◆ MATERIAL SHOWN
★ ★ ★ ★ ★ ★ ★
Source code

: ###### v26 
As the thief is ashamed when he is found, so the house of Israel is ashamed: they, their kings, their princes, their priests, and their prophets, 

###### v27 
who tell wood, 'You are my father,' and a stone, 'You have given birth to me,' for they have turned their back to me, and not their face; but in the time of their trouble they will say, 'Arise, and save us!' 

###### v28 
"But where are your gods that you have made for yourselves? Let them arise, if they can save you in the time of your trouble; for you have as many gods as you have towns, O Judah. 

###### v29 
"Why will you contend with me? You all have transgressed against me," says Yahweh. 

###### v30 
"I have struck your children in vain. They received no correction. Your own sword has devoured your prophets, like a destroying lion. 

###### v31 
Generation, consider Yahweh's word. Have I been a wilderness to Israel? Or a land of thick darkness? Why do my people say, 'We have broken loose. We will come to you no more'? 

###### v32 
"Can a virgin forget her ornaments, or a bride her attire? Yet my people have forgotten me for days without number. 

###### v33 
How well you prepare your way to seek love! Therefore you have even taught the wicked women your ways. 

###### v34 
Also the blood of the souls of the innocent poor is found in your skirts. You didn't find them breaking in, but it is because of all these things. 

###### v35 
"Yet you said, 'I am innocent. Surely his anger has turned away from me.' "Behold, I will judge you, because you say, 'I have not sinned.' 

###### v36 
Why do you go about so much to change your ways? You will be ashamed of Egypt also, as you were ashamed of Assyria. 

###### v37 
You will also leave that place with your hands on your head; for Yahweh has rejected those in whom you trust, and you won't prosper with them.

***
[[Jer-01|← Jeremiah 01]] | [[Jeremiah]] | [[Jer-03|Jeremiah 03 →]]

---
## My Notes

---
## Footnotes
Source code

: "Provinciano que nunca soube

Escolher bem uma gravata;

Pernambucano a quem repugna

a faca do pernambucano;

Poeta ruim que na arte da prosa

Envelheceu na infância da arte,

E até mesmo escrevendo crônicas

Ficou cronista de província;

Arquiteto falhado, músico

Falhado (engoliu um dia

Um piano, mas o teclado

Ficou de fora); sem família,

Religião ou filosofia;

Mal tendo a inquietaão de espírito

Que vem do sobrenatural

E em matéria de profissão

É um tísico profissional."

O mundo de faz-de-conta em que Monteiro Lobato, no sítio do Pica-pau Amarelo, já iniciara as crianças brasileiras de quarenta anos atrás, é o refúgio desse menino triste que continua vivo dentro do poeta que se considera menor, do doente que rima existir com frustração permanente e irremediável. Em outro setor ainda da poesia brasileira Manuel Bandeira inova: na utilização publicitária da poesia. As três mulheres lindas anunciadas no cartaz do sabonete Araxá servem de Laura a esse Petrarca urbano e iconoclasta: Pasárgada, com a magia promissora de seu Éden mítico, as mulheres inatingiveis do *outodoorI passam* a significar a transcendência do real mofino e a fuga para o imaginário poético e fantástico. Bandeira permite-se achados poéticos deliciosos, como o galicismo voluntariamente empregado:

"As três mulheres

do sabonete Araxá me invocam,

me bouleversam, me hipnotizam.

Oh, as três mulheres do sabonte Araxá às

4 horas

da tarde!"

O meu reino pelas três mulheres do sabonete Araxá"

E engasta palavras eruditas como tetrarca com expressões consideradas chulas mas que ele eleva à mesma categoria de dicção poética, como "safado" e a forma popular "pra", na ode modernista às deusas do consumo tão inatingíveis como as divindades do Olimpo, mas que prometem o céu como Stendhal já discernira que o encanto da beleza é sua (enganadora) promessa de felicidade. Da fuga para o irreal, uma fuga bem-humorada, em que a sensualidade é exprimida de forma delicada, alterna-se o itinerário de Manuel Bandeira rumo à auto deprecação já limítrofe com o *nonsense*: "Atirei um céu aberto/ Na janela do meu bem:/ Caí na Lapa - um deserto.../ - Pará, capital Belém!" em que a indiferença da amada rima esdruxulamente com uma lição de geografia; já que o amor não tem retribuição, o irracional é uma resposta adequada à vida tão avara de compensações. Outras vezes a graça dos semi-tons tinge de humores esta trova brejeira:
★ ★ ★ ★ ★ ★ ★
◆ PROBLEM DESCRIPTION
Write out the complete listing above, exactly as it reads.

◆ TASK RESPONSE
Source code

: ###### v26 
As the thief is ashamed when he is found, so the house of Israel is ashamed: they, their kings, their princes, their priests, and their prophets, 

###### v27 
who tell wood, 'You are my father,' and a stone, 'You have given birth to me,' for they have turned their back to me, and not their face; but in the time of their trouble they will say, 'Arise, and save us!' 

###### v28 
"But where are your gods that you have made for yourselves? Let them arise, if they can save you in the time of your trouble; for you have as many gods as you have towns, O Judah. 

###### v29 
"Why will you contend with me? You all have transgressed against me," says Yahweh. 

###### v30 
"I have struck your children in vain. They received no correction. Your own sword has devoured your prophets, like a destroying lion. 

###### v31 
Generation, consider Yahweh's word. Have I been a wilderness to Israel? Or a land of thick darkness? Why do my people say, 'We have broken loose. We will come to you no more'? 

###### v32 
"Can a virgin forget her ornaments, or a bride her attire? Yet my people have forgotten me for days without number. 

###### v33 
How well you prepare your way to seek love! Therefore you have even taught the wicked women your ways. 

###### v34 
Also the blood of the souls of the innocent poor is found in your skirts. You didn't find them breaking in, but it is because of all these things. 

###### v35 
"Yet you said, 'I am innocent. Surely his anger has turned away from me.' "Behold, I will judge you, because you say, 'I have not sinned.' 

###### v36 
Why do you go about so much to change your ways? You will be ashamed of Egypt also, as you were ashamed of Assyria. 

###### v37 
You will also leave that place with your hands on your head; for Yahweh has rejected those in whom you trust, and you won't prosper with them.

***
[[Jer-01|← Jeremiah 01]] | [[Jeremiah]] | [[Jer-03|Jeremiah 03 →]]

---
## My Notes

---
## Footnotes
Source code

: "Provinciano que nunca soube

Escolher bem uma gravata;

Pernambucano a quem repugna

a faca do pernambucano;

Poeta ruim que na arte da prosa

Envelheceu na infância da arte,

E até mesmo escrevendo crônicas

Ficou cronista de província;

Arquiteto falhado, músico

Falhado (engoliu um dia

Um piano, mas o teclado

Ficou de fora); sem família,

Religião ou filosofia;

Mal tendo a inquietaão de espírito

Que vem do sobrenatural

E em matéria de profissão

É um tísico profissional."

O mundo de faz-de-conta em que Monteiro Lobato, no sítio do Pica-pau Amarelo, já iniciara as crianças brasileiras de quarenta anos atrás, é o refúgio desse menino triste que continua vivo dentro do poeta que se considera menor, do doente que rima existir com frustração permanente e irremediável. Em outro setor ainda da poesia brasileira Manuel Bandeira inova: na utilização publicitária da poesia. As três mulheres lindas anunciadas no cartaz do sabonete Araxá servem de Laura a esse Petrarca urbano e iconoclasta: Pasárgada, com a magia promissora de seu Éden mítico, as mulheres inatingiveis do *outodoorI passam* a significar a transcendência do real mofino e a fuga para o imaginário poético e fantástico. Bandeira permite-se achados poéticos deliciosos, como o galicismo voluntariamente empregado:

"As três mulheres

do sabonete Araxá me invocam,

me bouleversam, me hipnotizam.

Oh, as três mulheres do sabonte Araxá às

4 horas

da tarde!"

O meu reino pelas três mulheres do sabonete Araxá"

E engasta palavras eruditas como tetrarca com expressões consideradas chulas mas que ele eleva à mesma categoria de dicção poética, como "safado" e a forma popular "pra", na ode modernista às deusas do consumo tão inatingíveis como as divindades do Olimpo, mas que prometem o céu como Stendhal já discernira que o encanto da beleza é sua (enganadora) promessa de felicidade. Da fuga para o irreal, uma fuga bem-humorada, em que a sensualidade é exprimida de forma delicada, alterna-se o itinerário de Manuel Bandeira rumo à auto deprecação já limítrofe com o *nonsense*: "Atirei um céu aberto/ Na janela do meu bem:/ Caí na Lapa - um deserto.../ - Pará, capital Belém!" em que a indiferença da amada rima esdruxulamente com uma lição de geografia; já que o amor não tem retribuição, o irracional é uma resposta adequada à vida tão avara de compensações. Outras vezes a graça dos semi-tons tinge de humores esta trova brejeira:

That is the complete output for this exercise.